» JOB ITEM: Every line below that mentions the word "fosdem" should be copied out.

» DATASET EXTRACT:

┌──

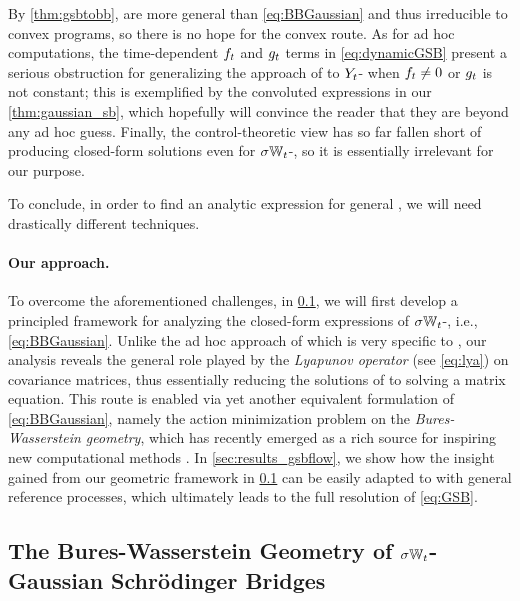 By \cref{thm:gsbtobb},  are more general than \eqref{eq:BBGaussian} and thus irreducible to convex programs, so there is no hope for the convex route. As for ad hoc computations, the time-dependent $\driftf$ and $\volat[\ctime]$ terms in \eqref{eq:dynamicGSB} present a serious obstruction for generalizing the approach of \citet{mallasto2021entropy} to $\refsde$- when $\driftf \neq 0$ or $\volat[\ctime]$ is not constant; this is exemplified by the convoluted expressions in our \cref{thm:gaussian_sb}, which hopefully will convince the reader that they are beyond any ad hoc guess. Finally, the control-theoretic view has so far fallen short of producing closed-form solutions even for $\sigma\Wiener$-, so it is essentially irrelevant for our purpose. 

To conclude, in order to find an analytic expression for general , we will need drastically different techniques.

\paragraph{Our approach.}

To overcome the aforementioned challenges, in \cref{sec:mechanics_gsbflow}, we will first develop a principled framework for analyzing the closed-form expressions of $\sigma\Wiener$-, i.e., \eqref{eq:BBGaussian}. Unlike the ad hoc approach of \citet{mallasto2021entropy} which is very specific to , our analysis reveals the general role played by the \emph{Lyapunov operator} (see \eqref{eq:lya}) on covariance matrices, thus essentially reducing the solutions of  to solving a matrix equation. This route is enabled via yet another equivalent formulation of \eqref{eq:BBGaussian}, namely the action minimization problem on the \emph{Bures-Wasserstein geometry}, which has recently emerged as a rich source for inspiring new computational methods \citep{chewi2020gradient, altschuler2021averaging, han2021riemannian}. In \cref{sec:results_gsbflow}, we show how the insight gained from our geometric framework in \cref{sec:mechanics_gsbflow} can be easily adapted to  with general reference processes, which ultimately leads to the full resolution of \eqref{eq:GSB}.

\subsection{The Bures-Wasserstein Geometry of $\sigma\Wiener$-Gaussian Schr\"odinger Bridges}
\label{sec:mechanics_gsbflow}

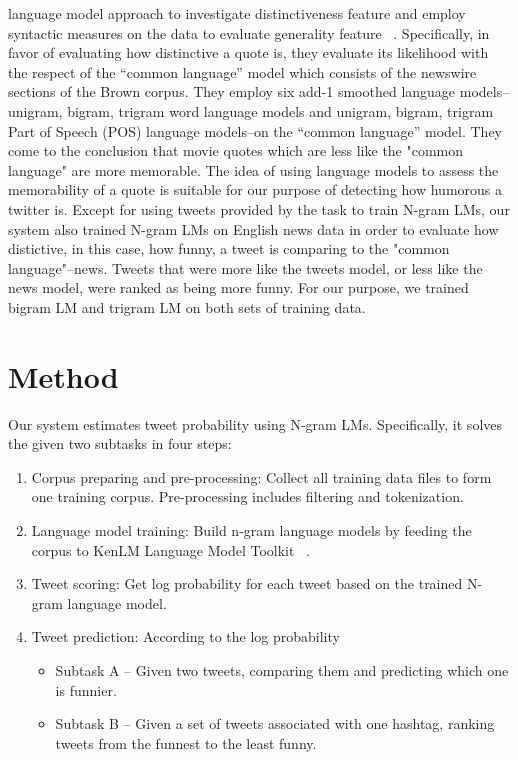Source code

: \documentclass[11pt,a4paper]{article}
\begin{document}
language model approach to investigate distinctiveness feature and employ syntactic measures on the data to evaluate generality feature ~\cite{hello}. Specifically, in favor of evaluating how distinctive a quote is, they evaluate its likelihood with the respect of the “common language” model which consists of the newswire sections of the Brown corpus. They employ six add-1 smoothed language models–unigram, bigram, trigram word language models and unigram, bigram, trigram Part of Speech (POS) language models–on the “common language” model. They come to the conclusion that movie quotes which are less like the "common language" are more memorable. The idea of using language models to assess the memorability of a quote is suitable for our purpose of detecting how humorous a twitter is. Except for using tweets provided by the task to train N-gram LMs, our system also trained N-gram LMs on English news data in order to evaluate how distictive, in this case, how funny, a tweet is comparing to the "common language"--news. Tweets that were more like the tweets model, or less like the news model, were ranked as being more funny. For our purpose, we trained bigram LM and trigram LM on both sets of training data.

\section{Method}
Our system estimates tweet probability using N-gram LMs. Specifically, it solves the given two subtasks in four steps:
\begin{enumerate}
\item Corpus preparing and pre-processing: Collect all training data files to form one training corpus. Pre-processing includes filtering and tokenization.
\item Language model training: Build n-gram language models by feeding the corpus to KenLM Language Model Toolkit ~\cite{Heafield-estimate}. 
\item Tweet scoring: Get log probability for each tweet based on the trained N-gram language model.
\item Tweet prediction: According to the log probability
\begin{itemize}
\item Subtask A -- Given two tweets, comparing them and predicting which one is funnier. 
\item Subtask B -- Given a set of tweets associated with one hashtag, ranking tweets from the funnest to the least funny.
\end{itemize}
\end{enumerate}
\end{document}
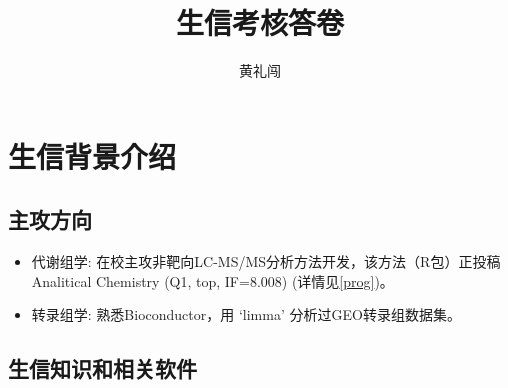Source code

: \documentclass[
]{article}
\title{生信考核答卷}
\author{黄礼闯}
\date{}
\providecommand{\tightlist}{%
  \setlength{\itemsep}{0pt}\setlength{\parskip}{0pt}}
\begin{document}
\maketitle

{
\setcounter{tocdepth}{3}
\tableofcontents
}
\hypertarget{ux751fux4fe1ux80ccux666fux4ecbux7ecd}{%
\section{生信背景介绍}\label{ux751fux4fe1ux80ccux666fux4ecbux7ecd}}

\hypertarget{ux4e3bux653bux65b9ux5411}{%
\subsection{主攻方向}\label{ux4e3bux653bux65b9ux5411}}

\begin{itemize}
\tightlist
\item
  代谢组学: 在校主攻非靶向LC-MS/MS分析方法开发，该方法（R包）正投稿Analitical
  Chemistry (Q1, top, IF=8.008) (详情见\ref{prog})。
\item
  转录组学: 熟悉Bioconductor，用 `limma' 分析过GEO转录组数据集。
\end{itemize}

\hypertarget{ux751fux4fe1ux77e5ux8bc6ux548cux76f8ux5173ux8f6fux4ef6}{%
\subsection{生信知识和相关软件}\label{ux751fux4fe1ux77e5ux8bc6ux548cux76f8ux5173ux8f6fux4ef6}}
\end{document}
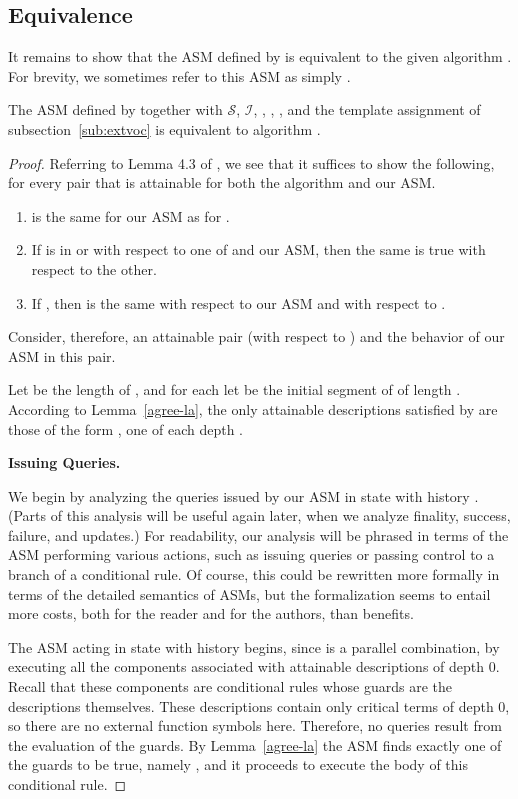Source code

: \documentclass{LMCS}
\theoremstyle{definition}
\newenvironment{lsnum}{\begin{enumerate}}{\end{enumerate}}
\newcommand{\scr}[1]{\ensuremath{\mathcal {#1}}}
\begin{document}
\subsection{Equivalence}

It remains to show that the ASM defined by  is equivalent to the
given algorithm .  For brevity, we sometimes refer to this ASM as
simply .

\begin{thm}   \label{main-thm}
The ASM defined by  together with  \scr S, \scr I,
  , , , and the template assignment of
  subsection~\ref{sub:extvoc} is equivalent to algorithm .
\end{thm}

\begin{proof}
 Referring to Lemma 4.3 of \cite{ga1}, we see that it suffices to
show the following, for every pair  that is attainable for
both the algorithm  and our ASM.
\begin{lsnum}
\item  is the same for our ASM as for .
\item If  is in  or  with respect to one
  of  and our ASM,
  then the same is true with respect to the other.
\item If , then  is the same with
  respect to our ASM and with respect to .
\end{lsnum}

Consider, therefore, an attainable pair  (with respect to
) and the behavior of our ASM in this pair.

Let  be the length of , and for each  let  be the initial segment of  of length .  According to
Lemma~\ref{agree-la}, the only attainable descriptions satisfied by
 are those of the form , one of each
depth .

\medskip\noindent\textbf{Issuing Queries.}

We begin by analyzing the queries issued by our ASM in state 
with history .  (Parts of this analysis will be useful again
later, when we analyze finality, success, failure, and updates.)
For readability, our analysis will be phrased in terms of the ASM
performing various actions, such as issuing queries or passing
control to a branch of a conditional rule.  Of course, this could
be rewritten more formally in terms of the detailed  semantics of
ASMs, but the formalization seems to entail more costs, both for
the reader and for the authors, than benefits.

The ASM acting in state  with history  begins, since 
is a parallel combination, by executing all the components
associated with attainable descriptions of depth 0.  Recall that
these components are conditional rules whose guards are the
descriptions themselves. These descriptions contain only critical
terms of depth 0, so there are no external function symbols here.
Therefore, no queries result from the evaluation of the guards. By
Lemma~\ref{agree-la} the ASM finds exactly one of the guards to be
true, namely , and it proceeds to execute
the body  of this conditional rule.


\end{proof}
\end{document}
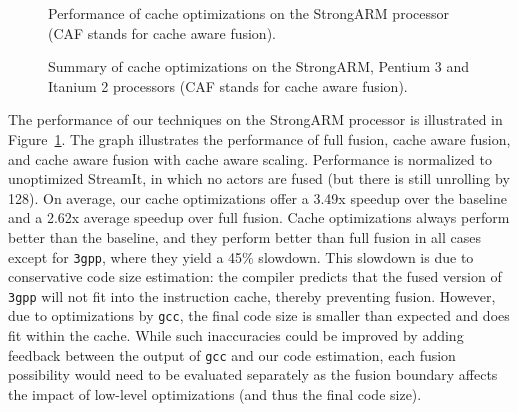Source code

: \begin{figure}[t]
\centering
{}
\caption[Performance of cache optimizations on the StrongARM]{Performance 
of cache optimizations on the StrongARM processor (CAF stands for
cache aware fusion).\protect\label{fig:arm}}
\end{figure}

\begin{figure}[t]
\centering
{}
\caption[Summary of cache optimizations on the StrongARM, Pentium 3 and 
Itanium 2]{Summary of cache optimizations on the StrongARM, Pentium 3
and Itanium 2 processors (CAF stands for cache aware
fusion).\protect\label{fig:p3}}
\end{figure}

The performance of our techniques on the StrongARM processor is
illustrated in Figure~\ref{fig:arm}.  The graph illustrates the
performance of full fusion, cache aware fusion, and cache aware fusion
with cache aware scaling.  Performance is normalized to unoptimized
StreamIt, in which no actors are fused (but there is still unrolling
by 128).  On average, our cache optimizations offer a 3.49x speedup
over the baseline and a 2.62x average speedup over full fusion.  Cache
optimizations always perform better than the baseline, and they
perform better than full fusion in all cases except for \texttt{3gpp},
where they yield a 45\% slowdown.  This slowdown is due to
conservative code size estimation: the compiler predicts that the
fused version of \texttt{3gpp} will not fit into the instruction
cache, thereby preventing fusion.  However, due to optimizations by
{\tt gcc}, the final code size is smaller than expected and does fit
within the cache.  While such inaccuracies could be improved by adding
feedback between the output of {\tt gcc} and our code estimation, each
fusion possibility would need to be evaluated separately as the fusion
boundary affects the impact of low-level optimizations (and thus the
final code size).

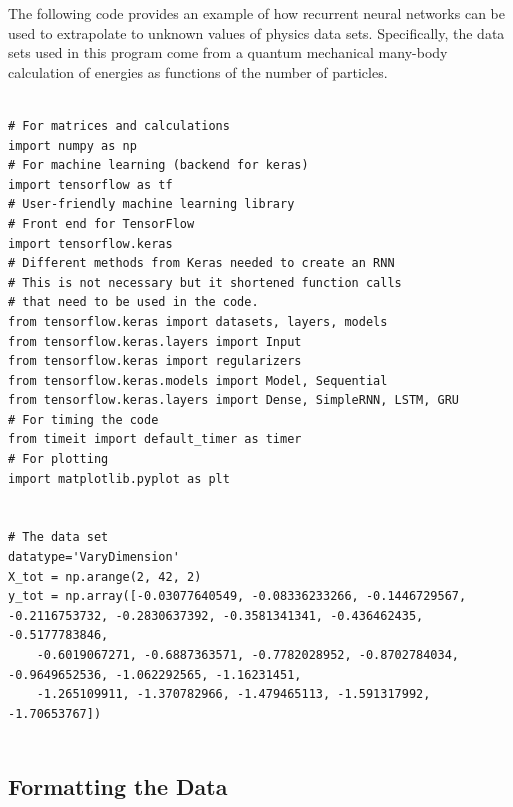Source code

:\documentclass[%
oneside,                 %
final,                   %
10pt]{article}
\begin{document}
The following code provides an example of how recurrent neural
networks can be used to extrapolate to unknown values of physics data
sets.  Specifically, the data sets used in this program come from
a quantum mechanical many-body calculation of energies as functions of the number of particles.































\begin{verbatim}

# For matrices and calculations
import numpy as np
# For machine learning (backend for keras)
import tensorflow as tf
# User-friendly machine learning library
# Front end for TensorFlow
import tensorflow.keras
# Different methods from Keras needed to create an RNN
# This is not necessary but it shortened function calls 
# that need to be used in the code.
from tensorflow.keras import datasets, layers, models
from tensorflow.keras.layers import Input
from tensorflow.keras import regularizers
from tensorflow.keras.models import Model, Sequential
from tensorflow.keras.layers import Dense, SimpleRNN, LSTM, GRU
# For timing the code
from timeit import default_timer as timer
# For plotting
import matplotlib.pyplot as plt


# The data set
datatype='VaryDimension'
X_tot = np.arange(2, 42, 2)
y_tot = np.array([-0.03077640549, -0.08336233266, -0.1446729567, -0.2116753732, -0.2830637392, -0.3581341341, -0.436462435, -0.5177783846,
	-0.6019067271, -0.6887363571, -0.7782028952, -0.8702784034, -0.9649652536, -1.062292565, -1.16231451, 
	-1.265109911, -1.370782966, -1.479465113, -1.591317992, -1.70653767])


\end{verbatim}


\subsection*{Formatting the Data}
\end{document}
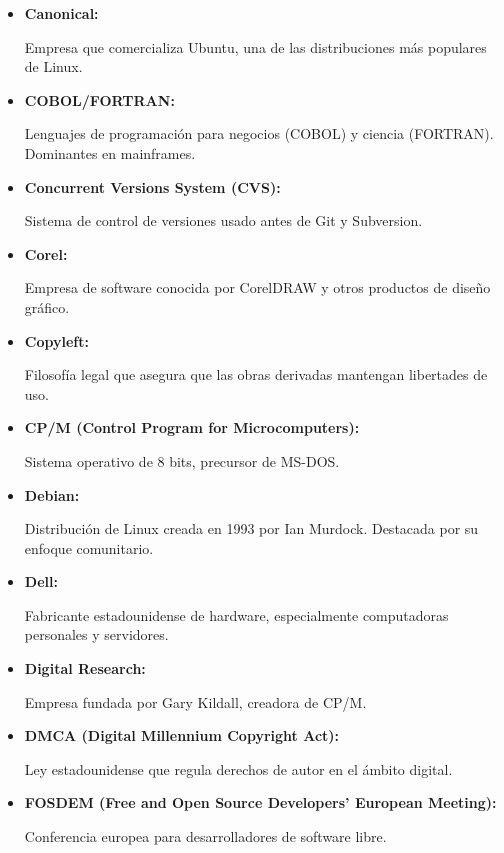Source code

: \documentclass[a4paper,12pt]{article}
\begin{document}
\begin{itemize}
\item \hypertarget{canonical}{\textbf{Canonical:}} Empresa que comercializa
Ubuntu, una de las distribuciones más populares de Linux.  \label{canonical}

\item \hypertarget{cobolfortran}{\textbf{COBOL/FORTRAN:}} Lenguajes de
programación para negocios (COBOL) y ciencia (FORTRAN). Dominantes en
mainframes.  \label{cobolfortran}

\item \hypertarget{concurrent versions system }{\textbf{Concurrent Versions
System (CVS):}} Sistema de control de versiones usado antes de Git y Subversion.
\label{concurrent versions system }

\item \hypertarget{corel}{\textbf{Corel:}} Empresa de software conocida por
CorelDRAW y otros productos de diseño gráfico.  \label{corel}

\item \hypertarget{copyleft}{\textbf{Copyleft:}} Filosofía legal que asegura que
las obras derivadas mantengan libertades de uso.  \label{copyleft}

\item \hypertarget{cpm}{\textbf{CP/M (Control Program for Microcomputers):}}
Sistema operativo de 8 bits, precursor de MS-DOS.  \label{cpm}

\item \hypertarget{debia}{\textbf{Debian:}} Distribución de Linux creada en 1993
por Ian Murdock. Destacada por su enfoque comunitario.  \label{debian}

\item \hypertarget{dell}{\textbf{Dell:}} Fabricante estadounidense de hardware,
especialmente computadoras personales y servidores.  \label{dell}

\item \hypertarget{digitalresearch}{\textbf{Digital Research:}} Empresa fundada
por Gary Kildall, creadora de CP/M.  \label{digitalresearch}

\item \hypertarget{dmca}{\textbf{DMCA (Digital Millennium Copyright Act):}} Ley
estadounidense que regula derechos de autor en el ámbito digital.  \label{dmca}

\item \hypertarget{fosdem}{\textbf{FOSDEM (Free and Open Source Developers'
European Meeting):}} Conferencia europea para desarrolladores de software libre.
\label{fosdem}


\end{itemize}
\end{document}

└──

» OUTPUT BELOW:
\item \hypertarget{fosdem}{\textbf{FOSDEM (Free and Open Source Developers'
\label{fosdem}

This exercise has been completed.